«Libano, rialzati! Tornerai a splendere»: Papa Leone XIV, concludendo la messa solenne al Waterfront di Beirut che ha chiuso la sua visita in Libano dal 30 novembre al 2 dicembre, ha così rappresentato il culmine della prima missione apostolica del nuovo pontificato. La visita, così come la precedente in Turchia, ha avuto un profondo significato religioso e politico.

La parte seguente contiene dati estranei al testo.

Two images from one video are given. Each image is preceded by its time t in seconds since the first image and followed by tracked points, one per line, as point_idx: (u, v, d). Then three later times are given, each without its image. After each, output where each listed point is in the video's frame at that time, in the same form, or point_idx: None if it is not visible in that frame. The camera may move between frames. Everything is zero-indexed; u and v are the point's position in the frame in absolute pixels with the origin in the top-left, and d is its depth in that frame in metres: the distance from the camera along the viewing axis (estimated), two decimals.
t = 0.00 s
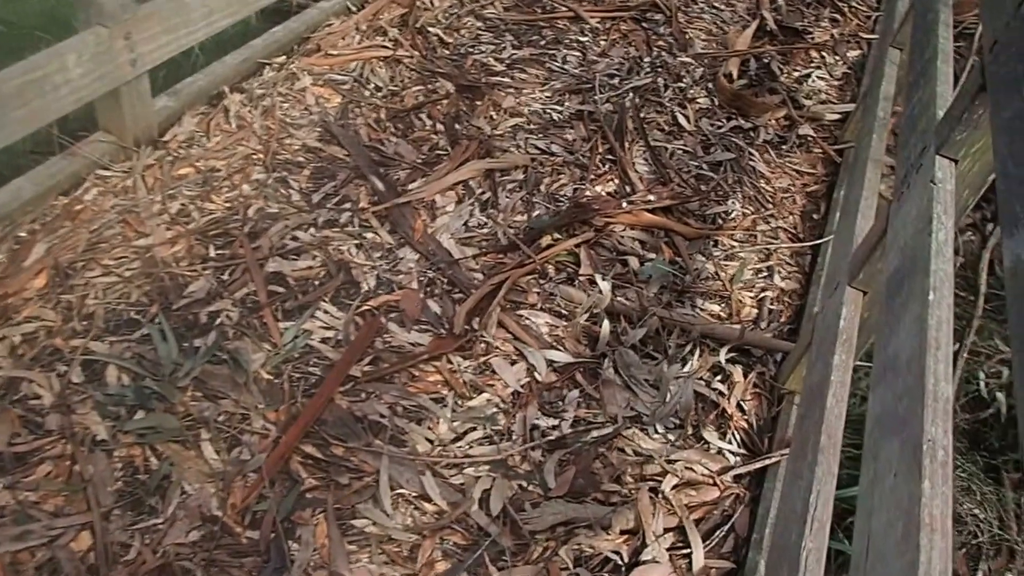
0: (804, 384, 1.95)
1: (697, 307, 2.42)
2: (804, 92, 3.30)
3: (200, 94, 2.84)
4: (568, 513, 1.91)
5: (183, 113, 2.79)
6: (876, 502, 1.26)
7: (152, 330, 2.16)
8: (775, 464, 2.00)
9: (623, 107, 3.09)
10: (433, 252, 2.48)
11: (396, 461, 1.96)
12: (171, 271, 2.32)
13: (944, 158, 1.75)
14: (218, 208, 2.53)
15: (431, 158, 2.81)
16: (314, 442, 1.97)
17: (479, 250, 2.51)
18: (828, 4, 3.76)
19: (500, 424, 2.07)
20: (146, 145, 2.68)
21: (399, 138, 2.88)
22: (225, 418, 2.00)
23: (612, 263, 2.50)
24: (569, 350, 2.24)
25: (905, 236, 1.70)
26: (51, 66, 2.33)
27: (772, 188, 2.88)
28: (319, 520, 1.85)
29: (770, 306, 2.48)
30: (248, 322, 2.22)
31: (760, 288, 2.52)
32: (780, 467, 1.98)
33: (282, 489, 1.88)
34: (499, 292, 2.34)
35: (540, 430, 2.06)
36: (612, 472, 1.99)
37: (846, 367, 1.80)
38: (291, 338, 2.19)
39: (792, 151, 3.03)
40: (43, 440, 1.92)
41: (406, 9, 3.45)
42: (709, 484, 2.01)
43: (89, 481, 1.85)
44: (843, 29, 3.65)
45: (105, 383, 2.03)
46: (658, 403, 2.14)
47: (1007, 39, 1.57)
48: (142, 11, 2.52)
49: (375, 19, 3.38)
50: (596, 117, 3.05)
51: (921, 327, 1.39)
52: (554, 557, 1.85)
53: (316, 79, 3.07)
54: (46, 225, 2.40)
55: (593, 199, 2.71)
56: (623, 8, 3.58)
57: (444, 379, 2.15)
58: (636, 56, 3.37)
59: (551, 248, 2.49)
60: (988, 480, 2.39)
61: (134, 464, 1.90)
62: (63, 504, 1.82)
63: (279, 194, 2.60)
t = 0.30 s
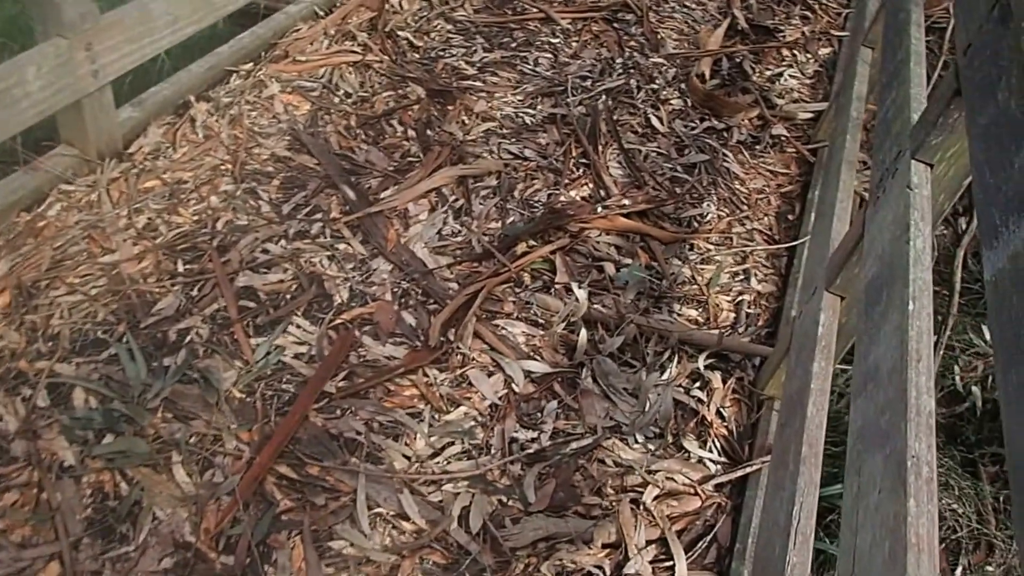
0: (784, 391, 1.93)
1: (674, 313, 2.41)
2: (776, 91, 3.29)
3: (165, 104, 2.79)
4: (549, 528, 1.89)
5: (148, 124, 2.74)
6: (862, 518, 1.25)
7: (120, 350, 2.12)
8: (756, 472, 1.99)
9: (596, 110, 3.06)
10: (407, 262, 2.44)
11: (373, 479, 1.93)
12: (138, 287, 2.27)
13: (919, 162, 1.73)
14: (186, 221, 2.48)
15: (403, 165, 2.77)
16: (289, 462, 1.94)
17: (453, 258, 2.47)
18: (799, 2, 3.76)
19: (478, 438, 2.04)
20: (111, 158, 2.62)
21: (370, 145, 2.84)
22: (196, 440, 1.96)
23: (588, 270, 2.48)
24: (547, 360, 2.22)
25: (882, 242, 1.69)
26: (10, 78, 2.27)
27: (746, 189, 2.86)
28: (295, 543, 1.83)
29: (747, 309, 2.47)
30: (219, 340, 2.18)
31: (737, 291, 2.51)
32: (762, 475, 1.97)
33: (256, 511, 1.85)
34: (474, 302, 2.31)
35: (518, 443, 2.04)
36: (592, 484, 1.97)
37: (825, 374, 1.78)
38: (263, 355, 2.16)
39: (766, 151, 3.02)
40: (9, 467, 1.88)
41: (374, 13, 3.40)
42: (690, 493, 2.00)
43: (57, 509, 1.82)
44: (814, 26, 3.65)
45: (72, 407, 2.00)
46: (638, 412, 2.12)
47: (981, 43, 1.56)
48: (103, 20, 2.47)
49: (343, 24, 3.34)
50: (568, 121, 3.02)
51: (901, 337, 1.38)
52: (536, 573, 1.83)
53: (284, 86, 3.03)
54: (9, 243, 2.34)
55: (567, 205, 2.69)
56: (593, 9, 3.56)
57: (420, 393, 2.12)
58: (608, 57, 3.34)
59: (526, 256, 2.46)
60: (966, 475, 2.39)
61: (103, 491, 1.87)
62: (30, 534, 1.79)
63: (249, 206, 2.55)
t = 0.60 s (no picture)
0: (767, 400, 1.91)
1: (653, 320, 2.39)
2: (751, 91, 3.28)
3: (131, 116, 2.73)
4: (533, 545, 1.88)
5: (114, 137, 2.68)
6: (852, 536, 1.22)
7: (89, 373, 2.09)
8: (741, 481, 1.97)
9: (571, 114, 3.04)
10: (382, 274, 2.41)
11: (352, 501, 1.92)
12: (107, 307, 2.23)
13: (897, 167, 1.71)
14: (155, 237, 2.43)
15: (377, 174, 2.73)
16: (265, 484, 1.92)
17: (430, 269, 2.44)
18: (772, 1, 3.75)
19: (458, 455, 2.02)
20: (76, 173, 2.57)
21: (343, 155, 2.79)
22: (170, 465, 1.94)
23: (566, 278, 2.45)
24: (527, 372, 2.19)
25: (863, 250, 1.66)
26: None
27: (723, 192, 2.85)
28: (273, 567, 1.82)
29: (727, 314, 2.45)
30: (191, 360, 2.15)
31: (716, 296, 2.49)
32: (745, 485, 1.95)
33: (234, 537, 1.84)
34: (451, 314, 2.28)
35: (499, 458, 2.02)
36: (575, 498, 1.96)
37: (807, 384, 1.76)
38: (237, 374, 2.13)
39: (742, 152, 3.01)
40: None
41: (345, 18, 3.36)
42: (674, 505, 1.98)
43: (28, 541, 1.81)
44: (787, 25, 3.64)
45: (41, 435, 1.98)
46: (620, 423, 2.10)
47: (957, 49, 1.55)
48: (65, 32, 2.40)
49: (312, 30, 3.29)
50: (543, 125, 2.99)
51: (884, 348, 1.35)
52: None
53: (253, 95, 2.97)
54: None
55: (544, 212, 2.66)
56: (566, 10, 3.53)
57: (398, 409, 2.10)
58: (581, 60, 3.32)
59: (503, 265, 2.44)
60: (946, 470, 2.38)
61: (74, 521, 1.85)
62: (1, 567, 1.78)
63: (219, 220, 2.51)
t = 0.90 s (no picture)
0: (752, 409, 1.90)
1: (634, 327, 2.38)
2: (724, 93, 3.27)
3: (98, 131, 2.67)
4: (520, 562, 1.86)
5: (80, 154, 2.62)
6: (844, 553, 1.21)
7: (60, 399, 2.04)
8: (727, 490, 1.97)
9: (545, 120, 3.02)
10: (359, 288, 2.37)
11: (335, 522, 1.89)
12: (78, 330, 2.18)
13: (875, 173, 1.70)
14: (126, 256, 2.38)
15: (350, 186, 2.70)
16: (245, 508, 1.89)
17: (407, 282, 2.41)
18: (742, 2, 3.75)
19: (441, 472, 2.00)
20: (43, 193, 2.51)
21: (315, 166, 2.76)
22: (147, 491, 1.90)
23: (545, 287, 2.43)
24: (508, 385, 2.18)
25: (844, 257, 1.65)
26: None
27: (700, 195, 2.84)
28: None
29: (707, 319, 2.45)
30: (166, 382, 2.11)
31: (696, 301, 2.49)
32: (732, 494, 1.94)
33: (214, 564, 1.81)
34: (430, 327, 2.26)
35: (483, 474, 2.00)
36: (561, 513, 1.95)
37: (791, 393, 1.74)
38: (214, 396, 2.09)
39: (717, 155, 3.01)
40: None
41: (313, 27, 3.32)
42: (661, 517, 1.98)
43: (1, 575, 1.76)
44: (757, 25, 3.64)
45: (13, 464, 1.93)
46: (604, 435, 2.09)
47: (932, 54, 1.53)
48: (28, 49, 2.35)
49: (281, 39, 3.24)
50: (517, 132, 2.97)
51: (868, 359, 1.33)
52: None
53: (223, 108, 2.93)
54: None
55: (521, 220, 2.64)
56: (538, 14, 3.51)
57: (379, 427, 2.07)
58: (554, 64, 3.30)
59: (481, 276, 2.41)
60: (927, 466, 2.39)
61: (50, 552, 1.81)
62: None
63: (191, 236, 2.46)
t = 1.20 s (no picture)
0: (739, 422, 1.88)
1: (617, 337, 2.37)
2: (699, 97, 3.27)
3: (67, 151, 2.62)
4: None
5: (49, 174, 2.57)
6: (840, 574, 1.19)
7: (35, 429, 1.99)
8: (715, 502, 1.97)
9: (521, 128, 3.00)
10: (338, 305, 2.34)
11: (319, 547, 1.86)
12: (51, 357, 2.13)
13: (855, 180, 1.65)
14: (99, 278, 2.34)
15: (326, 201, 2.66)
16: (227, 536, 1.86)
17: (387, 297, 2.38)
18: (714, 4, 3.76)
19: (427, 491, 1.98)
20: (11, 215, 2.46)
21: (290, 181, 2.72)
22: (127, 521, 1.86)
23: (526, 298, 2.42)
24: (492, 401, 2.17)
25: (827, 265, 1.61)
26: None
27: (678, 202, 2.84)
28: None
29: (690, 327, 2.45)
30: (143, 408, 2.06)
31: (677, 309, 2.49)
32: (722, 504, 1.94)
33: None
34: (412, 344, 2.23)
35: (470, 493, 1.98)
36: (549, 530, 1.94)
37: (778, 404, 1.73)
38: (192, 421, 2.05)
39: (694, 160, 3.00)
40: None
41: (284, 38, 3.28)
42: (650, 531, 1.97)
43: None
44: (730, 27, 3.65)
45: None
46: (590, 449, 2.09)
47: (910, 61, 1.46)
48: None
49: (252, 51, 3.20)
50: (493, 141, 2.95)
51: (855, 372, 1.30)
52: None
53: (194, 123, 2.88)
54: None
55: (500, 231, 2.62)
56: (510, 21, 3.49)
57: (363, 447, 2.05)
58: (528, 71, 3.28)
59: (461, 290, 2.39)
60: (912, 465, 2.39)
61: None
62: None
63: (165, 256, 2.42)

Religioso: in Turchia Leone ha celebrato i 1.700 anni del Concilio di Nicea e ha incontrato il Patriarca ortodosso Bartolomeo in una rinnovata sintonia tra i successori di Pietro e Andrea, mentre in Libano il Santo Padre ha mandato un profondo messaggio di interconfessionalità e dialogo interreligioso in un Paese diviso tra cristiani maroniti, musulmani sunniti e sciiti. In entrambe le visite è stato lo stimolo al dialogo tra le religioni abramitiche il filo conduttore.

Politico, perché in Libano Robert Francis Prevost ha mandato un messaggio di pace. Messaggio anticipato in Turchia, nell’incontro col presidente Recep Tayyip Erdogan, e ribadito a Beirut incontrando il capo di Stato Joseph Aoun e il premier Nawaf Salam e mandando un profondo invito alla distensione interna e regionale. Di fronte a Leone XIV il Libano ferito un anno fa dall’aggressione israeliana e diviso tra il sentimento guerrigliero di Hezbollah e le istituzioni secolari si è ricomposto: il Papa è stato accolto ovunque da folle vastissime e sia la conferenza degli Imam nazionali che lo stesso Partito di Dio hanno salutato l’arrivo del pontefice come l’occasione per accendere un faro virtuoso sul Paese dei Cedri.

Di fronte al mondo politico libanese, Papa Leone XIV ha poi mandato un messaggio chiaro: no al riarmo, no alla conflittualità, no alla logica della forza per risolvere le crisi. E sì alla soluzione a due Stati per la questione israelo-palestinese, su cui il Libano rappresenta l’affaccio più vicino. In Occidente come a Tel Aviv, a buon intenditor poche parole.